ノーベル文学賞受賞で世界が注目、韓国文学の根源を探る決定版シリーズ誕生
2024年にハン・ガンがアジア人女性初となるノーベル文学賞を受賞したことで、世界中からかつてないほどの熱い視線が注がれている韓国文学。日本においても、パク・ミンギョの『カステラ』や『82年生まれ、キム・ジヨン』、ソン・ウォンピョンの『アーモンド』など話題作が次々と刊行され、過去10年以上にわたり読者の輪は広がり続けている。ハン・ガンのノーベル文学賞受賞発表後には、『菜食主義者』『すべての、白いものたちの』といった代表作が全国書店ランキングを席巻し、現在も版を重ねるベストセラーとなっている。
激動の時代を生きた戦後作家たちに焦点を当てた「斎藤真理子=個人編訳 韓国文学クラシックス」
河出書房新社は、数多くの韓国文学作品を翻訳してきた翻訳家、斎藤真理子が作家とその作品をセレクトし、全作品を訳し下ろす決定版コレクション「斎藤真理子=個人編訳 韓国文学クラシックス」(全5巻)を2026年10月より刊行開始する。本シリーズは、日本からの解放、南北分断、朝鮮戦争、軍事独裁政権、急激な経済成長など、激動の時代を生き抜きながら、現代韓国文学の土壌を築いていった戦後作家たちに焦点を当てた画期的なシリーズだ。韓国文学界にその名を燦然と輝かせる巨匠作家4人の作品から精選された第1巻~第4巻、珠玉の短編作品が集成されたアンソロジー第5巻で構成される。
全巻予約購入で斎藤真理子書き下ろしエッセイ集を進呈
全巻(定価17,930円)予約購入者には、編訳者による書き下ろしエッセイ集『斎藤真理子=個人編訳 韓国文学クラシックス 別巻』(非売品)を特典として進呈する(申込締切:2026年12月31日)。
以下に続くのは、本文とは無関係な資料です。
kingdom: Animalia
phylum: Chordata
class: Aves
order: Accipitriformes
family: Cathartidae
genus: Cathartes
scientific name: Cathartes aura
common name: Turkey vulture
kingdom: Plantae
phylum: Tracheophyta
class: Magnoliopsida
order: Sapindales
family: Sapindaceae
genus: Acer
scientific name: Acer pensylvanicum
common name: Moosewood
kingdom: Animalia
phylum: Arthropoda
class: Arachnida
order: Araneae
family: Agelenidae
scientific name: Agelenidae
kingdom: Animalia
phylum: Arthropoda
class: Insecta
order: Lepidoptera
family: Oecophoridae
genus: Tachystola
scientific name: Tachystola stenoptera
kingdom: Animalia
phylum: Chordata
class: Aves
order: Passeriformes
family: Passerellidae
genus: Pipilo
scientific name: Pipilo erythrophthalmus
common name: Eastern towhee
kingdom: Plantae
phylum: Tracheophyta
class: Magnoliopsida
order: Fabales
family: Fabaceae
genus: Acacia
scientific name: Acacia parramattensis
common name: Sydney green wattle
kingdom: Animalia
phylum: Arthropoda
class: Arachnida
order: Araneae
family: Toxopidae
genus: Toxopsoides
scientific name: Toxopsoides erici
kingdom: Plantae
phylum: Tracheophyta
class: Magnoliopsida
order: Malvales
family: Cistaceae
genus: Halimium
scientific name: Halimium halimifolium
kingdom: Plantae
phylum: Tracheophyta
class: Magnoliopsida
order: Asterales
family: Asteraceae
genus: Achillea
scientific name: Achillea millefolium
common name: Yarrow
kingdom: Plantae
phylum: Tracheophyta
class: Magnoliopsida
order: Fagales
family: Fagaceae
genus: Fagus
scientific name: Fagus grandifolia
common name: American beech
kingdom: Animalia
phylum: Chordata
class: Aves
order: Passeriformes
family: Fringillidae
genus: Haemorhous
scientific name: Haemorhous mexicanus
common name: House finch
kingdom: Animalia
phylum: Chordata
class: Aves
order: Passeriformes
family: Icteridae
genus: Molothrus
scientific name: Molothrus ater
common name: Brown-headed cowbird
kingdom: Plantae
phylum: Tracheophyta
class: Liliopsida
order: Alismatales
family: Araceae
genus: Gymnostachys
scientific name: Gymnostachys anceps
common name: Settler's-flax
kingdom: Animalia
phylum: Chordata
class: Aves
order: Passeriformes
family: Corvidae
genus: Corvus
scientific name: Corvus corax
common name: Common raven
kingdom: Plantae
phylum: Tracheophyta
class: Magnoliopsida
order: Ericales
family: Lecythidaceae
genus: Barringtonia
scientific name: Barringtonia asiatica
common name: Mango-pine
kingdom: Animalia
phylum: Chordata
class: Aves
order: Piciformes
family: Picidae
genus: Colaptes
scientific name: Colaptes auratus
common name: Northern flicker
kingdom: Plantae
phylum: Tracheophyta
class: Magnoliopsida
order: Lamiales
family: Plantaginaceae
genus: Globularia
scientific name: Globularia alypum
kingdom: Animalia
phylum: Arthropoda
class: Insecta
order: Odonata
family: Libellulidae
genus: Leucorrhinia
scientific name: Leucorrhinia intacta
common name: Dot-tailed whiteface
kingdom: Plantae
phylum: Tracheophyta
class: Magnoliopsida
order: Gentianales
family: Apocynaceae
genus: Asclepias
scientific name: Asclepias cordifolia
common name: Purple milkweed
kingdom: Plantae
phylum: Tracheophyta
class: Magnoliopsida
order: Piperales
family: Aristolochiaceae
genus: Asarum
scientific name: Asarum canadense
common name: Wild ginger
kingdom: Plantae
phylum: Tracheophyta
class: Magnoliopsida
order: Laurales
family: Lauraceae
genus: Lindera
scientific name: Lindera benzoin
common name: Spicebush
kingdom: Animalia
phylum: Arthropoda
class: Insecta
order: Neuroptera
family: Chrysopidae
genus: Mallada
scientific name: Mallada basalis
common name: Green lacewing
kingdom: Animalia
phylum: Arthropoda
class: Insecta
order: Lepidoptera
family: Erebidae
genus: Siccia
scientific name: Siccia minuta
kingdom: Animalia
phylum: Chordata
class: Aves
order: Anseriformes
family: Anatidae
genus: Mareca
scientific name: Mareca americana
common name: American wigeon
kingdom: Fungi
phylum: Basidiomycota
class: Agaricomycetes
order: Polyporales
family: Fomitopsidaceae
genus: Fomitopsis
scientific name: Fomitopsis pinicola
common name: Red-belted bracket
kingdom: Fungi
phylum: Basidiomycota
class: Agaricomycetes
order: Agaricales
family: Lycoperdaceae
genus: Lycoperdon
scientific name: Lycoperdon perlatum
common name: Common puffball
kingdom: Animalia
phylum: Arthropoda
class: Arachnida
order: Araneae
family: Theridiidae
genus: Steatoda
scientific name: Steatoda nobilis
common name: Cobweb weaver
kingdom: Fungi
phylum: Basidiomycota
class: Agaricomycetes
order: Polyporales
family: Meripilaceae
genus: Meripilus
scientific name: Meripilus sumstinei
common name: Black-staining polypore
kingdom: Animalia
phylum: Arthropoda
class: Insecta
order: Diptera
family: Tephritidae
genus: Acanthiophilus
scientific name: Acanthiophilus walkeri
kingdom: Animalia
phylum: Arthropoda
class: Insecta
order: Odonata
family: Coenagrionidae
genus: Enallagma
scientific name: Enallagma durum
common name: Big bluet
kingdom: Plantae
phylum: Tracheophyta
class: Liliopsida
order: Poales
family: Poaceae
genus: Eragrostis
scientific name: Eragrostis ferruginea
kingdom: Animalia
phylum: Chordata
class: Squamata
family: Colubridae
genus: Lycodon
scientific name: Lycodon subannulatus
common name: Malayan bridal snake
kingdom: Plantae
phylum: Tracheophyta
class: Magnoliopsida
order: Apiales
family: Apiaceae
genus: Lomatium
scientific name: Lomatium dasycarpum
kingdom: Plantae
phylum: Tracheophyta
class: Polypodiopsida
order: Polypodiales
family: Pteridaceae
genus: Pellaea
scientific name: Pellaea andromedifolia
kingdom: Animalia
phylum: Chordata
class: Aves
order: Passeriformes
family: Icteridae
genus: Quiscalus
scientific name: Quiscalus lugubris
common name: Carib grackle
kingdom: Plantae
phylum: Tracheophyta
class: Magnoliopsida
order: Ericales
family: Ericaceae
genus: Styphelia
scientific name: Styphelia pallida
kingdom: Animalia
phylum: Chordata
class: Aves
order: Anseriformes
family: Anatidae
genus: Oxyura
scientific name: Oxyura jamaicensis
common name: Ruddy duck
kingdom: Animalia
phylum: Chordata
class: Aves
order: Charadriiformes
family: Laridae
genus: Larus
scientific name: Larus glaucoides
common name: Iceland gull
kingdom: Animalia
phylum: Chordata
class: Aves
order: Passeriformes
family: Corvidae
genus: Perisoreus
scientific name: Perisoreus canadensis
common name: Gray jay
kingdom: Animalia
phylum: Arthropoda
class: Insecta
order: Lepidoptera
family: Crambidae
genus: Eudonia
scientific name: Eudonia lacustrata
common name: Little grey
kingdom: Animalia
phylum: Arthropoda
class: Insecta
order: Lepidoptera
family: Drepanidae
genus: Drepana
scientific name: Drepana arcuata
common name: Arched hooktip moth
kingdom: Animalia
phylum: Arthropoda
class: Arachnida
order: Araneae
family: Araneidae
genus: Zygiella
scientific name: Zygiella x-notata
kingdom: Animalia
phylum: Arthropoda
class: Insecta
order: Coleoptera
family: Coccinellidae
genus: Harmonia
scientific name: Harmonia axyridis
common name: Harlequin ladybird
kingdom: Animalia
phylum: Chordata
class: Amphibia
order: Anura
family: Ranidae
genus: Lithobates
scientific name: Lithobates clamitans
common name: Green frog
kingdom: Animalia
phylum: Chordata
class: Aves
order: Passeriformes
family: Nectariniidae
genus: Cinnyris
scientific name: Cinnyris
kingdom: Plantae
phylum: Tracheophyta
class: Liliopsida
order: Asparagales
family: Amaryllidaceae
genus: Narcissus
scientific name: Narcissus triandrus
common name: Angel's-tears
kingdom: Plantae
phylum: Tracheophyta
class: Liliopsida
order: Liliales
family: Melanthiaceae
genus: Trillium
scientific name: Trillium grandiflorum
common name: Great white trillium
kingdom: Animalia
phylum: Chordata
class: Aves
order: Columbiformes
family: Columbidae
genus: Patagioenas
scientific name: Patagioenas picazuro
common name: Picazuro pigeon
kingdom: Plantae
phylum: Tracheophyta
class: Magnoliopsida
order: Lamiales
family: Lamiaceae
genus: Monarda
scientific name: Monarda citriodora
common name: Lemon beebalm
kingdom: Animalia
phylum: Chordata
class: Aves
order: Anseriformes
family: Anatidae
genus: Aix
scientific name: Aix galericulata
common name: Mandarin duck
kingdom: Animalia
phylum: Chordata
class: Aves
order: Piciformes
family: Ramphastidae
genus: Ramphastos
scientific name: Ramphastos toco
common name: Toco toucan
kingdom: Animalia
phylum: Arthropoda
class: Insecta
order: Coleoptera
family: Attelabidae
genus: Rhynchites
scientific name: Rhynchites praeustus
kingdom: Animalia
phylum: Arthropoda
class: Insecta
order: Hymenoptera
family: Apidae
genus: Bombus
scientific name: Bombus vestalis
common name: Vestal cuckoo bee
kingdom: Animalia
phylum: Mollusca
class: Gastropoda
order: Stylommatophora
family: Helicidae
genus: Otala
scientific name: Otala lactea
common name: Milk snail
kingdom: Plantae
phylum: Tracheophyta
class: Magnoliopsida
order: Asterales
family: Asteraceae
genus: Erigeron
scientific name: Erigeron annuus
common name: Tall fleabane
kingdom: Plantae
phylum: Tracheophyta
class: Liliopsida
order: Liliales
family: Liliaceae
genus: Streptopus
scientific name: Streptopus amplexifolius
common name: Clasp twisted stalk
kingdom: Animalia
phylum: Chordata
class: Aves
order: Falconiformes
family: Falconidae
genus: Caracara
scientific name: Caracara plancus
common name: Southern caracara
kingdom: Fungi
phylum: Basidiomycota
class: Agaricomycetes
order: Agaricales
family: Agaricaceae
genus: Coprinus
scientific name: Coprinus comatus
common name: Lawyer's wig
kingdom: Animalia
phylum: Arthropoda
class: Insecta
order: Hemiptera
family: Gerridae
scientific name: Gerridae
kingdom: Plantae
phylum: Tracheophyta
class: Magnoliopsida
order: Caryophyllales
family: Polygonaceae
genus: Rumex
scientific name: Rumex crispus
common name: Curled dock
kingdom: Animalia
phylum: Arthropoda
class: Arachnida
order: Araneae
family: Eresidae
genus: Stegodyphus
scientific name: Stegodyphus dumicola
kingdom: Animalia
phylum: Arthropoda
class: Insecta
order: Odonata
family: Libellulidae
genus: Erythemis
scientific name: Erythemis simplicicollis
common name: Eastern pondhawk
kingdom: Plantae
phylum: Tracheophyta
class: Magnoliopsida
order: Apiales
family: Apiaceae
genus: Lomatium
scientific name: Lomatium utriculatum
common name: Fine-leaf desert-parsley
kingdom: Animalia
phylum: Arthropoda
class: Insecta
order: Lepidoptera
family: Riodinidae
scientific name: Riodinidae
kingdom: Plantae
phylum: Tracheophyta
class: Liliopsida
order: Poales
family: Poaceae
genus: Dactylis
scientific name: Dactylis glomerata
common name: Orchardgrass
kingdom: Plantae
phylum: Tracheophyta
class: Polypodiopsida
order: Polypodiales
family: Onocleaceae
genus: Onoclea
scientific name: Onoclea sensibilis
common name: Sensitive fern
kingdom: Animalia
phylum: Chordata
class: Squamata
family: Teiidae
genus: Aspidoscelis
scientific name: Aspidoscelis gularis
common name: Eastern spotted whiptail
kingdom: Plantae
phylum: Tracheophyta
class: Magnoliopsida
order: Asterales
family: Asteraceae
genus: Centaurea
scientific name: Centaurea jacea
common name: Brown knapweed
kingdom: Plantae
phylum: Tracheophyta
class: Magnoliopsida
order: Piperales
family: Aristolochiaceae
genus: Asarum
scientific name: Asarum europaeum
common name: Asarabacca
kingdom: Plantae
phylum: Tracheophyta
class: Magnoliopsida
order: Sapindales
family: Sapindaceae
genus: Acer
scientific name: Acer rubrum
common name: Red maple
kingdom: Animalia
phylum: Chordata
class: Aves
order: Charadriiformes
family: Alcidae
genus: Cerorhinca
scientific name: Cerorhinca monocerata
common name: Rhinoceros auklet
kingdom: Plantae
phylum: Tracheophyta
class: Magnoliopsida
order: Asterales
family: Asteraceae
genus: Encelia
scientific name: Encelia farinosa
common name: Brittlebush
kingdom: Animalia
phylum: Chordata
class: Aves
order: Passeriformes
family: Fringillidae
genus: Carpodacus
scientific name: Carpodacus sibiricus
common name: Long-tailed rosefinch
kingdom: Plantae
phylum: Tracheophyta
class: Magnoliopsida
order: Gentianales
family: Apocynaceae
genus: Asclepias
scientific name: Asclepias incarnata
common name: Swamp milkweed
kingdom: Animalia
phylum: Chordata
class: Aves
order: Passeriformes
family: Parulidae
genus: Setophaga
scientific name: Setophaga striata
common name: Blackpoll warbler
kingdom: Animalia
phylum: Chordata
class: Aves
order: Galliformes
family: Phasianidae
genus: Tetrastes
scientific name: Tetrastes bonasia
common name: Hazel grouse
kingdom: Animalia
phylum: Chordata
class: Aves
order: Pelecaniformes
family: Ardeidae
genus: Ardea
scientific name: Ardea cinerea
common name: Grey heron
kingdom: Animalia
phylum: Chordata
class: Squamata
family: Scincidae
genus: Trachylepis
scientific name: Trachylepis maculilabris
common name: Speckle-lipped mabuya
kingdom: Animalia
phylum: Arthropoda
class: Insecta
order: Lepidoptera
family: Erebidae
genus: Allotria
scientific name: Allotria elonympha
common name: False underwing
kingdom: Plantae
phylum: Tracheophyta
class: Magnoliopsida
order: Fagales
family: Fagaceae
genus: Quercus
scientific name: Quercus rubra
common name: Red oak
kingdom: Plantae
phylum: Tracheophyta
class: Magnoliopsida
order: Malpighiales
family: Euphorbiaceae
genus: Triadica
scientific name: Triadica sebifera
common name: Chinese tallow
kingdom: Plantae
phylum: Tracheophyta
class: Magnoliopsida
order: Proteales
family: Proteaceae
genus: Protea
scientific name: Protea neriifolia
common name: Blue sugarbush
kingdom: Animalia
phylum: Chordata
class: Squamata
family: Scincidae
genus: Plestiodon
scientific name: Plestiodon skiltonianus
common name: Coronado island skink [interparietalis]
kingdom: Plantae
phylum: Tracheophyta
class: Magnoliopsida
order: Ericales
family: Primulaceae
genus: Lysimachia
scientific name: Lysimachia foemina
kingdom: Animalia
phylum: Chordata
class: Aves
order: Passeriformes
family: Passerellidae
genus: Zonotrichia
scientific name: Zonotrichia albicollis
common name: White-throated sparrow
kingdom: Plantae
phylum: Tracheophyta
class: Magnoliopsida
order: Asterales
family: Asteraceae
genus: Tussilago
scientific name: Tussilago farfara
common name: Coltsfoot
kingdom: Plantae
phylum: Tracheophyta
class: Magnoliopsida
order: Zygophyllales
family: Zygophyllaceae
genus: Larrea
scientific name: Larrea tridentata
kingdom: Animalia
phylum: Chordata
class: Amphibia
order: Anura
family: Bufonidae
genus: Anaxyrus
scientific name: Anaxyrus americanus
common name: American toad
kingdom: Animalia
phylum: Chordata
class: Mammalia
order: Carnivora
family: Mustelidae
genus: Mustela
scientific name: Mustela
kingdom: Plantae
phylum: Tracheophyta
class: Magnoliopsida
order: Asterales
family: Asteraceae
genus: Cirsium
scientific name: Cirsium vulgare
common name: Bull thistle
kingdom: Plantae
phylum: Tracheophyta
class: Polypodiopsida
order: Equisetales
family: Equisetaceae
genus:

全国書店、一部ネット書店にて絶賛受付中である。
全5巻のラインナップと各巻の特徴
第1巻『親切な福姫(ポッキ)さん』パク・ワンソ(2026年10月刊/定価2,970円)は、市井に暮らす人の感情を描き、数々のベストセラーを生んだ国民的作家の作品集。第2巻『虫の話』イ・チョンジュン(2027年1月刊/定価3,520円)は、絶望や葛藤を繰り返す人間の必死の営みを描いた韓国純文学の巨匠中の巨匠による珠玉の物語群。第3巻『副市長は馬山(マサン)に赴任しない』イ・ホチョル(2027年4月刊/定価3,520円)は、南北分断と一家離散という不条理に根底から向き合った珠玉の作品集。第4巻『銅鏡』オ・ジョンヒ(2027年10月刊/定価3,960円)は、社会や家族のなかでもがきながら生きる女性の姿を描いた韓国文学を世界へと拓いた金字塔。第5巻『九足の靴で居残った男』ユン・フンギル ほか(2028年1月刊/定価3,960円)は、20世紀後半の韓国における「戦後」を歩んだメルクマール的作品を集めたアンソロジーだ。
装画と装幀にもこだわり、モノクロームから色彩豊かな表現へ
モノクロームで力強く描かれたシバタリョウによる装画、作品それぞれの強烈な個性が色彩となって表現された川名潤によるこだわりの装幀も見どころの一つとなっている。